Tradisi akademik Nusantara lama memahami hal ini. Guru tidak hanya dipandang sebagai pengajar di ruang kelas, tetapi sebagai penjaga nilai dan pembentuk watak. Gestur mencium tangan dan menundukkan badan bukan simbol feodalisme, melainkan ungkapan penghormatan terhadap mata rantai keilmuan. Ia adalah bahasa budaya yang menyatukan Islam, adab, dan kearifan lokal.
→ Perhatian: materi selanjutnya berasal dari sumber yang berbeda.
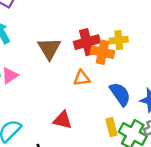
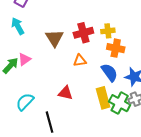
orange cross: (103, 52) -> (116, 48), moved
yellow rectangle: (111, 127) -> (103, 98), size x1.5

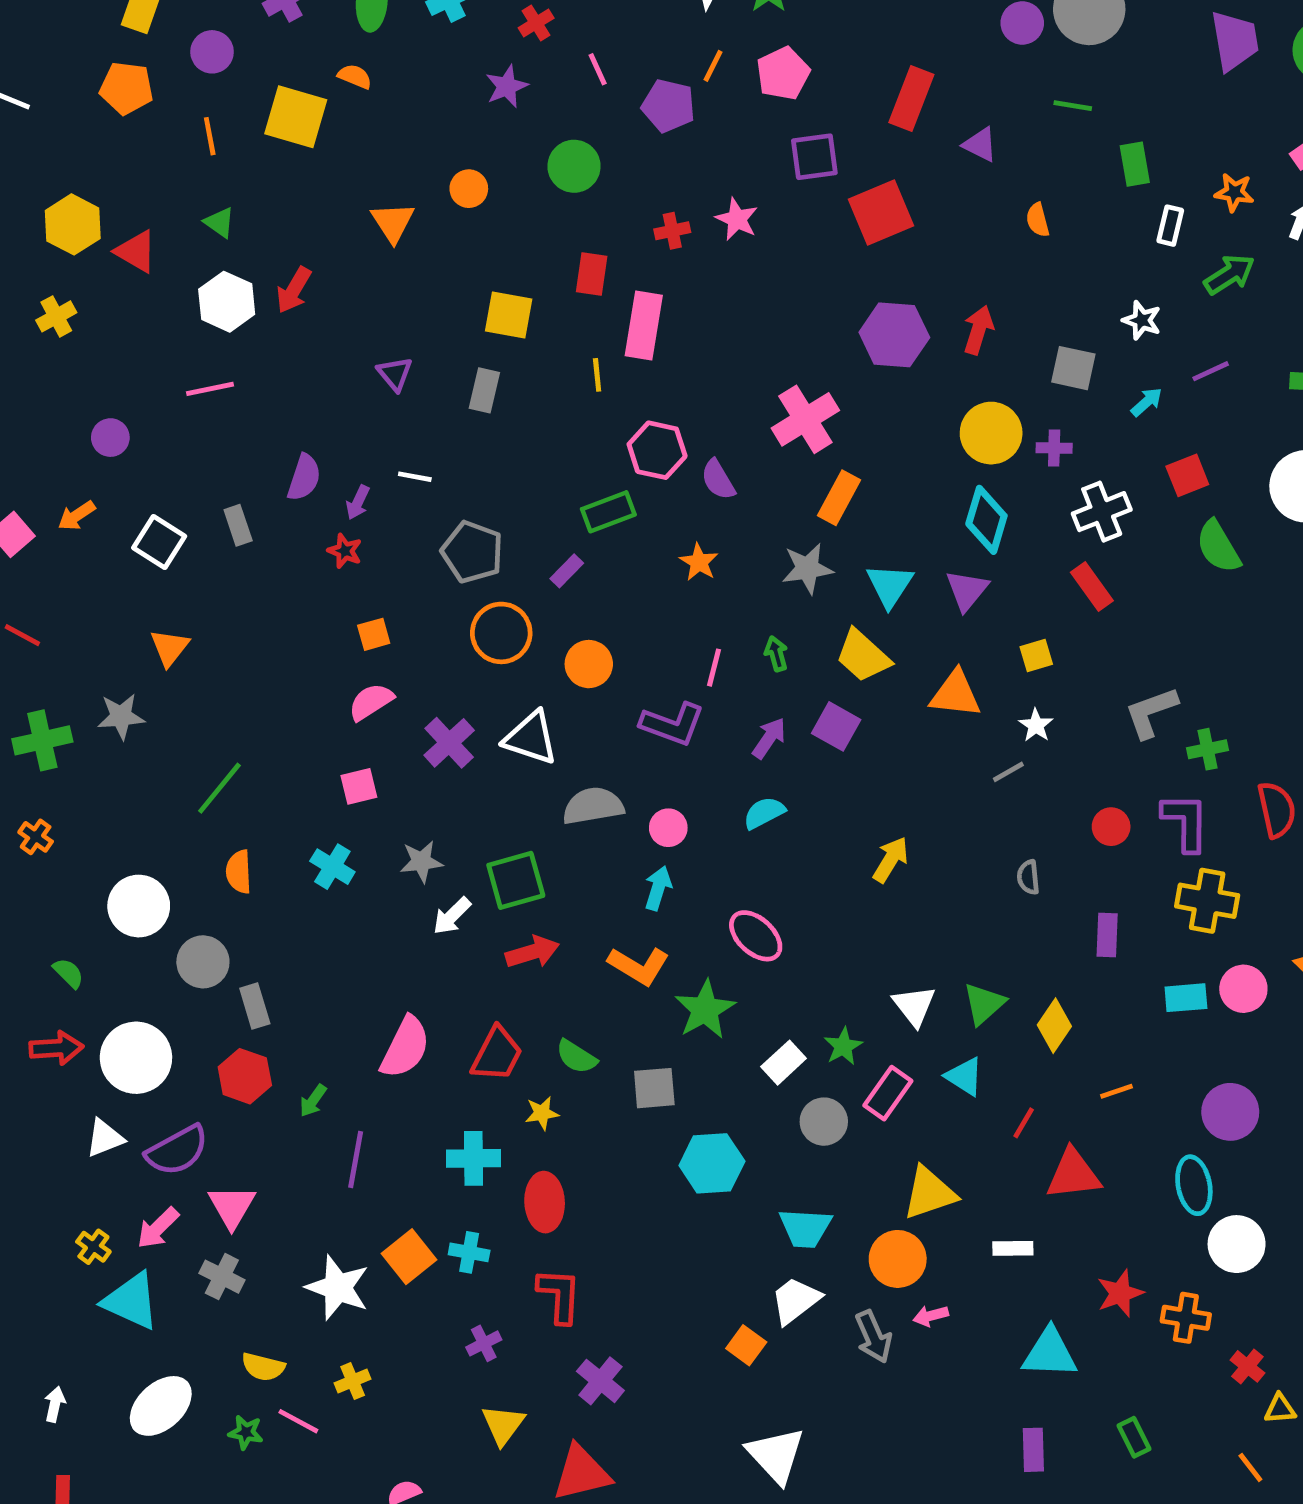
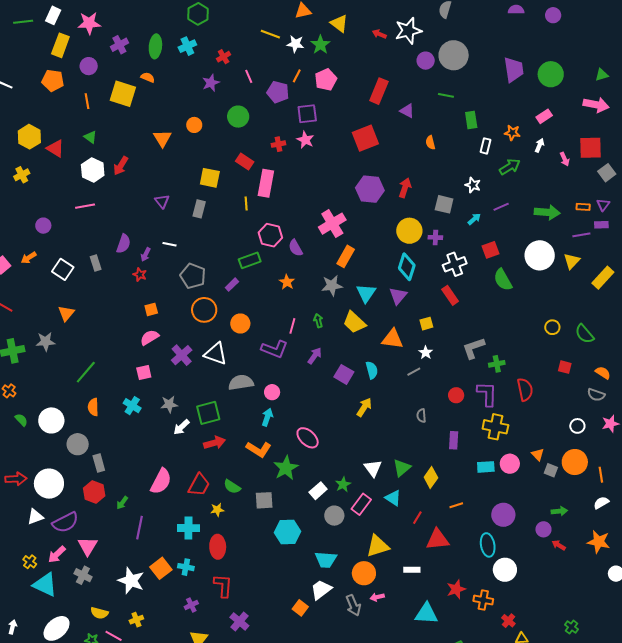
purple square: (814, 157) -> (307, 114), moved
red rectangle: (592, 274) -> (245, 161), turned -66
purple square: (836, 726) -> (344, 374), moved
cyan semicircle: (764, 813) -> (372, 370), moved, turned 102
green semicircle: (68, 973) -> (21, 420), moved

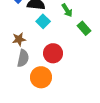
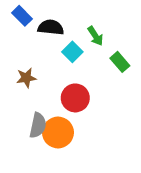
cyan square: (43, 21) -> (72, 52), moved
gray semicircle: (23, 58) -> (38, 125), moved

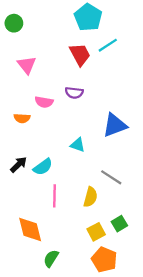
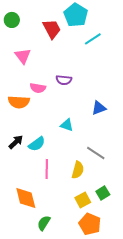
red trapezoid: (80, 54) -> (52, 29), moved
orange semicircle: (22, 118) -> (19, 102), size x1.5
blue triangle: (115, 125) -> (99, 108), size x0.7

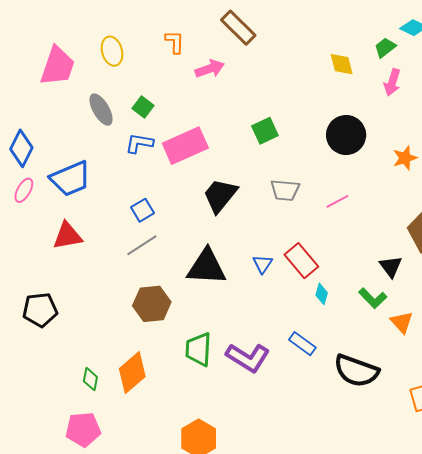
Dalam konteks inilah peristiwa tersebut dapat dibaca sebagai praktik nyata kurikulum cinta—sebuah pendekatan pendidikan yang menempatkan relasi manusiawi sebagai inti pembelajaran. Kurikulum cinta tidak hadir dalam bentuk silabus atau dokumen kebijakan, melainkan hidup dalam teladan. Ia mengajarkan cinta pada ilmu, cinta pada guru, dan cinta pada sejarah institusi.
Di tengah dunia akademik yang semakin sibuk dengan angka—indeks kinerja, jabatan, dan target institusional—kurikulum cinta berfungsi sebagai penyeimbang. Ia mengingatkan bahwa pendidikan bukan hanya tentang pencapaian, tetapi juga tentang pembentukan karakter. Tanpa fondasi etis, kemajuan akademik berisiko kehilangan arah kemanusiaannya.
Bagi sivitas akademika, momen ini adalah pelajaran yang sederhana namun kuat: setinggi apa pun jabatan seseorang, ia tidak pernah berhenti menjadi murid. Kematangan akademik tidak diukur dari jarak dengan guru, tetapi dari kemampuan menjaga hormat ketika jarak struktural telah terbentang.
Di tengah gegap gempita pengukuhan guru besar, barangkali inilah makna terdalamnya. Kepemimpinan akademik tidak selalu ditunjukkan melalui pidato atau kewenangan, tetapi melalui adab yang dijaga. Dari adab tumbuh keberkahan, dari keberkahan ilmu hidup, dan dari sanalah martabat lembaga dijaga.